De vuelta a las redes, el Capitán anduvo con paso lento, queriendo ignorar el vacío en su estómago (que no solo era de comida, porque aquí podríamos hablar del hueco metafísico que a veces siente uno cuando persigue un ideal remoto —la isla, el éxito, el amor, la trascendencia— sin garantía de encontrarlo, pero no iremos tan profundo todavía). El pájaro se quedó contemplando cómo ese cardumen plateado se iba desdibujando en la distancia, y hubo un momento en que ambos seres —hombre y ave— parecieron sincronizados en la decepción: “Allí van mis peces, allí va mi cena.”
Un tiempo después (no sabemos si fueron horas, días o la eternidad compacta que a veces se siente en alta mar), el Capitán seguía reverenciando las estrellas, casi nombrándolas con un fervor de catequista, cuando el pájaro hizo algo inesperado, llegó volando con unas ramitas de lavanda en el pico —lavanda auténtica, con ese aroma que uno asocia a la relajación, la limpieza, los jabones de hotel y a una película francesa— y las dejó caer cerca de la mano del Capitán. Él, absorto en su visión lejana, apenas logró parpadear y alargar la mano. El ave se posó sobre ella, con la delicadeza de quien hace una ofrenda de paz o un preludio de amistad eterna.

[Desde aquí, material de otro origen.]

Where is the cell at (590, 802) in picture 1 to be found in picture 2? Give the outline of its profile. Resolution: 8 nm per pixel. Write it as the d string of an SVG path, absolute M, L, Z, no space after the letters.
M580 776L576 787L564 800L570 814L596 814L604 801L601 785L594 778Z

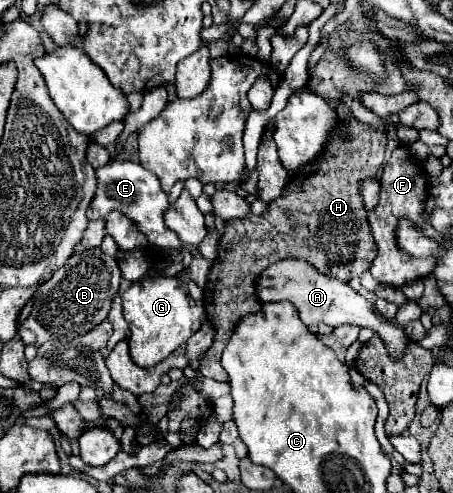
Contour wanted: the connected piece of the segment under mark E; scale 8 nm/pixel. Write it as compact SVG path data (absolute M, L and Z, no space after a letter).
M114 159L104 169L96 171L96 179L98 179L98 187L96 187L96 195L90 205L102 217L114 209L120 213L126 213L128 217L132 217L132 221L136 221L138 229L148 237L148 243L154 249L160 249L160 251L162 249L180 249L180 247L184 247L188 251L196 249L194 245L180 243L176 233L166 229L164 211L168 209L168 195L162 191L158 177L154 173L148 173L148 169L144 169L140 163Z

Ahí se gestó un instante que uno podría calificar de “cumbre de la belleza universal,” mezclando la sal, la madera —que crujía como una anciana en rehabilitación—, el olor a lavanda (maravillosa disonancia en medio del océano), la luz de la luna y el pulso sincero del Capitán que, por primera vez, parecía creer de verdad que la isla existía.

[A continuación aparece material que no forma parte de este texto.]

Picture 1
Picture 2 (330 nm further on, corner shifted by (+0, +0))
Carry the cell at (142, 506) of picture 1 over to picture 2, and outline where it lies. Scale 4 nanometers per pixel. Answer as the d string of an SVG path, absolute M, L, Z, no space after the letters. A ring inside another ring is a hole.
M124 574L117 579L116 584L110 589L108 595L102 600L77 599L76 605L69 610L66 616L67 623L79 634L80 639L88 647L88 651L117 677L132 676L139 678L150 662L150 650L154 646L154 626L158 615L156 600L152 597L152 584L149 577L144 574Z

El hombre entonces apretó el puño, como si atrapara con él la fuerza que le había faltado en otras horas inciertas (esto resonó en babor, con un crujido que traducido vendría a decir algo tipo “¡Sí, carajo!”). Fue exactamente cuando el pájaro, como si tuviera su propia epifanía, abrió las alas y partió, sin contemplaciones ni miradas atrás. Libre. Y nadie, ni siquiera el Capitán, sabría jamás lo que le costó al ave quedarse tanto tiempo acompañándolo en esa incertidumbre.

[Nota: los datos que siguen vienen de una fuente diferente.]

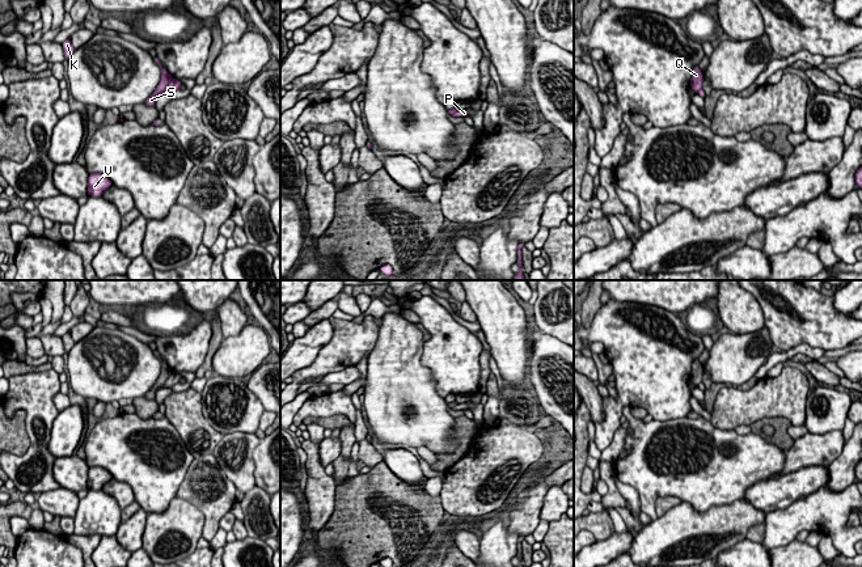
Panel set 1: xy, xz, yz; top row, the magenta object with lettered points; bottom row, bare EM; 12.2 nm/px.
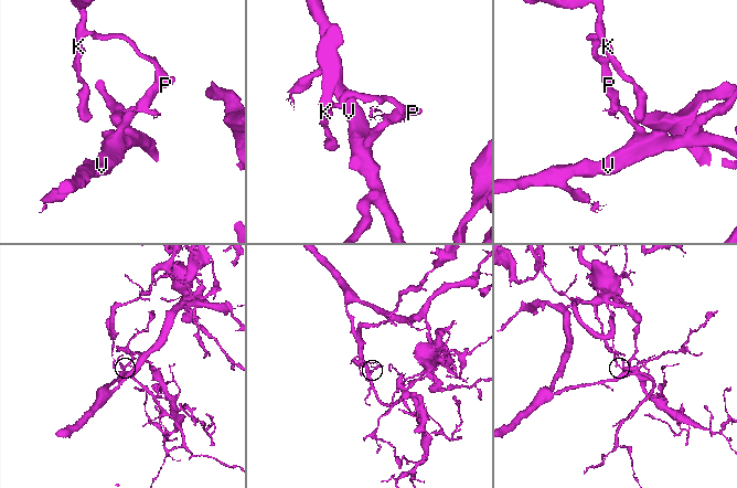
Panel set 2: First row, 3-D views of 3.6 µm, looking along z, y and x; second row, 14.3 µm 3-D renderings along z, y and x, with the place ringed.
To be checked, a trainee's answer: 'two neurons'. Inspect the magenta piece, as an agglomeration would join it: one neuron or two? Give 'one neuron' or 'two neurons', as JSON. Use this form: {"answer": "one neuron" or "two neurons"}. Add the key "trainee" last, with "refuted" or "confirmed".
{"answer": "two neurons", "trainee": "confirmed"}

Luego —y esto ya roza la especulación novelesca— la isla apareció o no apareció, porque la naturaleza tiene un talento impresionante para borrar las huellas de todo lo que sucede cuando el hombre decide dejarse llevar por la marea. Lo cierto es que en esa disolución, en ese mar que deja de ser solo agua y deviene metáfora de la búsqueda, el Capitán encontró (o creyó encontrar) algo parecido a una certeza: a veces, la compañía inesperada (un pájaro, un cardumen curioso) puede ser más nutritiva que un festín de reyes. Y con eso, y con las constelaciones que seguían tan indiferentes y hermosas, uno podría cerrar el libro y afirmar que sí, “toda la belleza del mundo” cabe en un solo chispazo de silencio compartido.
NOTAS AL PIE
[*1] SOBRE “VESTIR” EL AGUA
No es una imagen literal (obvio), aunque si uno se pone metafórico podría pensar que las redes son un corsé que subyuga el mar, lo cual viene a reflejar la vieja tensión del ser humano intentando dominar la naturaleza. ¿Será que la queremos “vestir” (civilizar) para que no nos abrume? ¿O solo es una manera mala de pescar?
[*2] SOBRE EL CARDUMEN
Los biólogos han estudiado hasta el cansancio la coordinación casi telepática de los peces —y de los estorninos o sardinas— cuando se mueven en masa, y es un fenómeno en el que se mezclan el instinto de supervivencia y una hipersensibilidad a los movimientos del compañero. Aunque, claro, nadie ha hecho un estudio sobre el posible sentido del humor de esos peces ante las redes de un Capitán desorientado; así que quizá solo proyectamos nuestra tendencia a antropomorfizarlo todo.